# taz.de -- Orientalische Instrumente in Kreuzberg: Der Mann, der Lauten baut
       
       > Mohamed Khoudir ist einer der wenigen Oudbauer in Deutschland. Die Oud,
       > ein Instrument aus dem Nahen Osten, hat in Berlin ihren Platz gefunden.
       
 (IMG) Bild: Instrumentenbauer Mohammed Khoudir und seine Oud
       
       In einer Seitenstraße in Kreuzberg befindet sich ein kleiner, unscheinbarer
       Laden mit einem merkwürdigen Instrument über der Eingangstür. Betritt man
       den Laden, ist man umgeben von orientalischen, fremdartigen Lauten und
       Trommeln. Inmitten dieser Sammlung steht ein lächelnder Mann mit leicht
       ergrauendem Haar, hinter ihm eine Werkbank und eine Wand von Holzbögen,
       Einzelteilen und Werkzeugen. Es ist der Instrumentenbauer Mohamed Khoudir.
       
       Er betreibt die Khoudir-Oud-Botique seit 13 Jahren und ist damit einer der
       wenigen Handwerker in Deutschland, die Ouds bauen. Die Oud ist vergleichbar
       mit der mittelalterlichen Laute und am besten zu beschreiben als eine
       arabische Gitarre mit einem orientalisch klingenden Sound. Der rührt daher,
       dass auf der Oud Viertel- und Dreivierteltöne gespielt werden, die in der
       westlichen Musik kaum genutzt werden.

Auszuführende Aufgabe: Worauf führt der Lesetext den orientalisch klingenden Sound der Oud zurück?

Erhobene Daten:
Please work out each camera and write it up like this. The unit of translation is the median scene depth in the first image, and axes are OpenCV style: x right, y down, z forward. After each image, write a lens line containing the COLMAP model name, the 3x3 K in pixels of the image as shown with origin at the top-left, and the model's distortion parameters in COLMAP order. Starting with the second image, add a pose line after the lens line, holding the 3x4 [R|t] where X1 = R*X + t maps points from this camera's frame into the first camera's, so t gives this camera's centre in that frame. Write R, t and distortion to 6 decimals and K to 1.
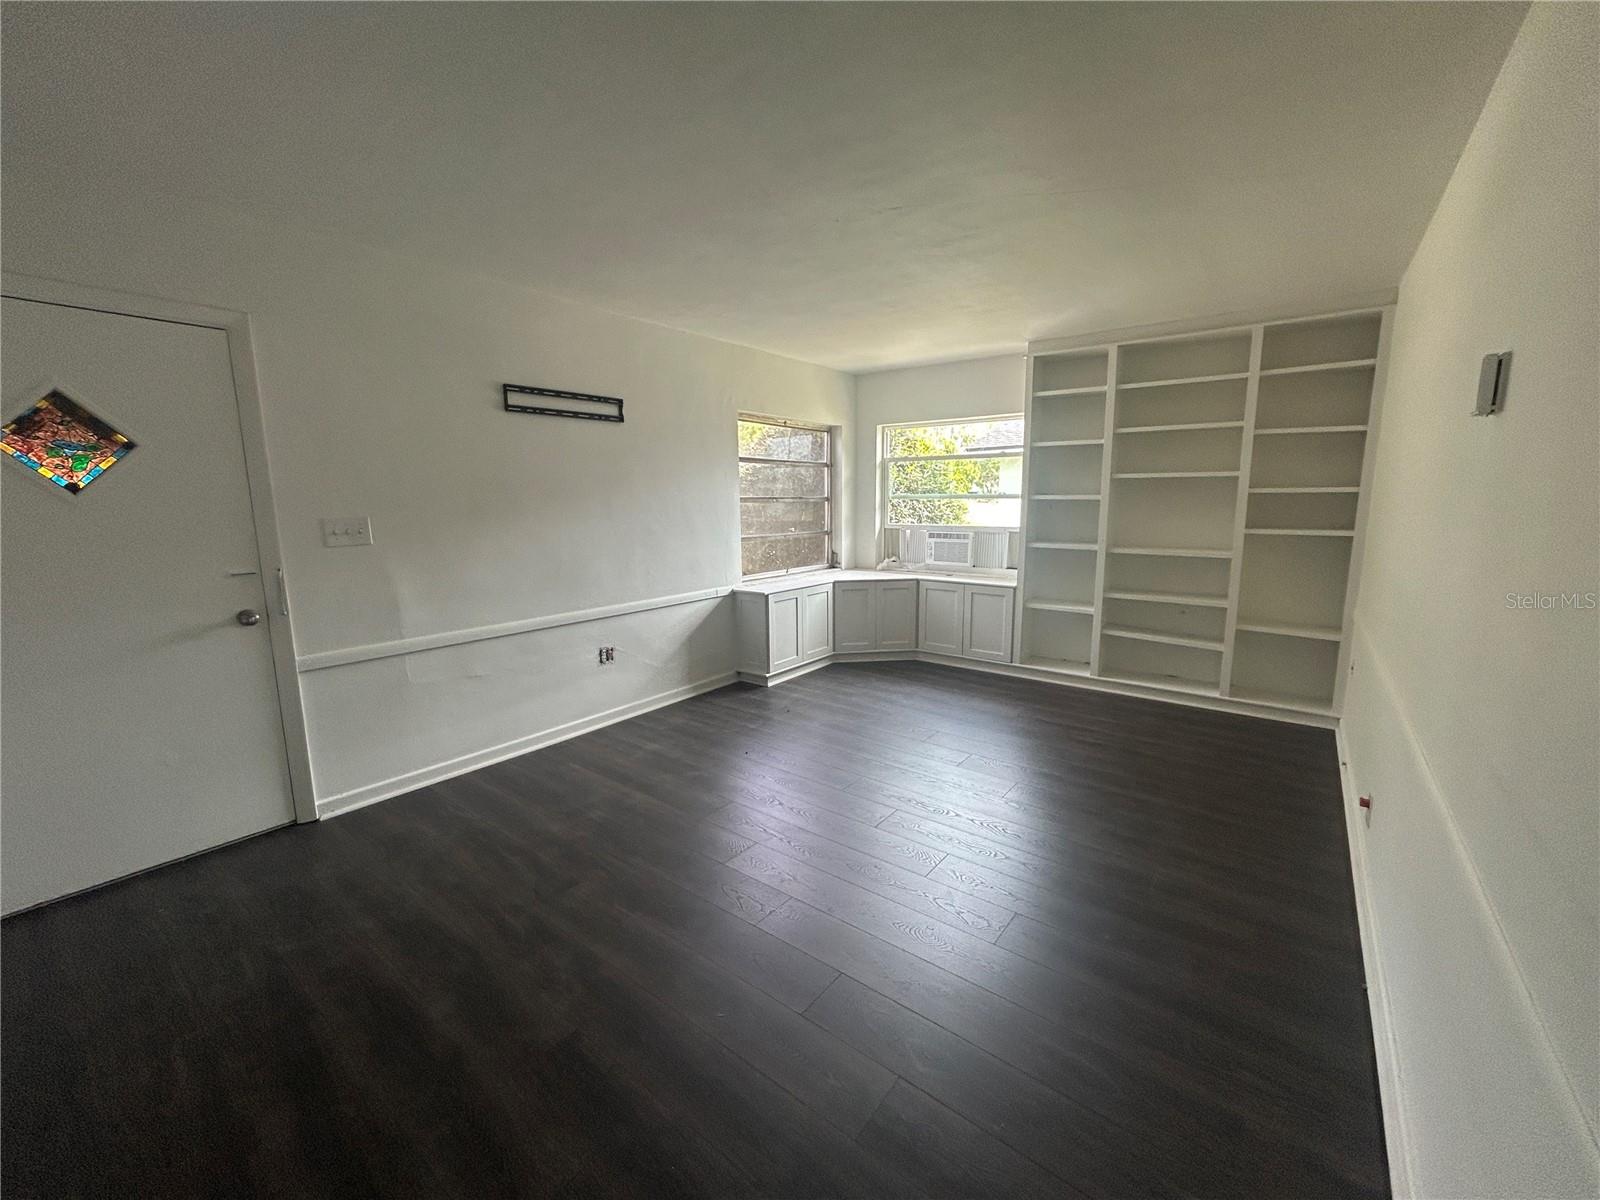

Aufgabenergebnis: Auf das Spielen von Viertel- und Dreivierteltönen, die in der westlichen Musik kaum genutzt werden.